IU Professor David G. Frey’s papers recently opened to researchers at the IU Archives. Hired as Professor of Zoology in 1951, Dr. Frey taught in Bloomington until 1986. Dr. Frey was a specialist in limnology (acquatic ecology) and an authority on the Cladocera (water flea) . At IU, he established a laboratory containing over 10,000 specimens (now housed by the Smithsonian in the Museum of Natural History).
In addition to his teaching and research at IU, Dr. Frey was active in several national and international limnological organizations. Due to his involvement, which included serving as president of the American Society of Limnology and as executive vice president of the International Association of Limnology, he traveled extensively to attend conferences and to conduct research on lakes around the world.In all, he visited forty-four countries across six continents. (He never made it to Antarctica.)
Photographs and postcards from some of his travels are included in his collection at the Archives.
Dr. Frey traveled to Hungary in 1967 to attend the first International Symposium on Paleolimnology. During the Symposium, the attendees visited Tihany, a village in Hungary on the northern shore of Lake Balaton.
In 1962, Professor Frey visited the USSR as part of the National Research Council exchange with the Soviet Academy.
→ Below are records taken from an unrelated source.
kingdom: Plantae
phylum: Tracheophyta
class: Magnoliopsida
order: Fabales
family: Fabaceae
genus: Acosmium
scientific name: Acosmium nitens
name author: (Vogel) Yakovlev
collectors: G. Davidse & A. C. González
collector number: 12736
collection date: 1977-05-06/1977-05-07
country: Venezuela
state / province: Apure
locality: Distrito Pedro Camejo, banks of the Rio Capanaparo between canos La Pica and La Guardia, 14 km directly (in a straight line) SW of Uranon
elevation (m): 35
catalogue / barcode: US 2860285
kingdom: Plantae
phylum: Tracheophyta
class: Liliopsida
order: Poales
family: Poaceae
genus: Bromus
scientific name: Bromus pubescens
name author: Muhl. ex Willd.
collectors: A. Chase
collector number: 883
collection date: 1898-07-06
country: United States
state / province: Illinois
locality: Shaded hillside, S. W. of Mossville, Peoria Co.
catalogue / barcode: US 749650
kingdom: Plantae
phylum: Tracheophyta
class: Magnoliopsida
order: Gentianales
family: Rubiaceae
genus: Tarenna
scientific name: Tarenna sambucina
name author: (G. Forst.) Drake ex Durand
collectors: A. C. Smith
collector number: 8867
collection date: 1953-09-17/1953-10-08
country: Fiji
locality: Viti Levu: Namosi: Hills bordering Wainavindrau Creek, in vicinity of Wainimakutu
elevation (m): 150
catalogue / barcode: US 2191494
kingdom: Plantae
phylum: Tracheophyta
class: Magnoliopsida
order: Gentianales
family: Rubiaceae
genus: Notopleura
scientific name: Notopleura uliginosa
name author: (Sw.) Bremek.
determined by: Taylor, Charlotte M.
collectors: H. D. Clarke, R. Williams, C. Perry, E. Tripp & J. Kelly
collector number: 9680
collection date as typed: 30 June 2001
He spent most of his time in Borok, Russia, a small, protected area in the southwestern portion of the country. Heavily forested, Borok is home to a variety of birds, including a colony of grey herons, and raccoon dogs. Visits to the region are limited to fishermen, hunters, and scientists.
In 1953, Dr. Frey won both a Fulbright and Guggenheim award giving him the opportunity to study lakes in Western Europe and Austria. (He won the Fulbright again in 1985 to teach in Ireland.)
A partial list of the countries where Frey conducted research includes: Czechoslovakia, Nepal, Malaysia, France, Iceland, Sweden, Switzerland, and Uganda.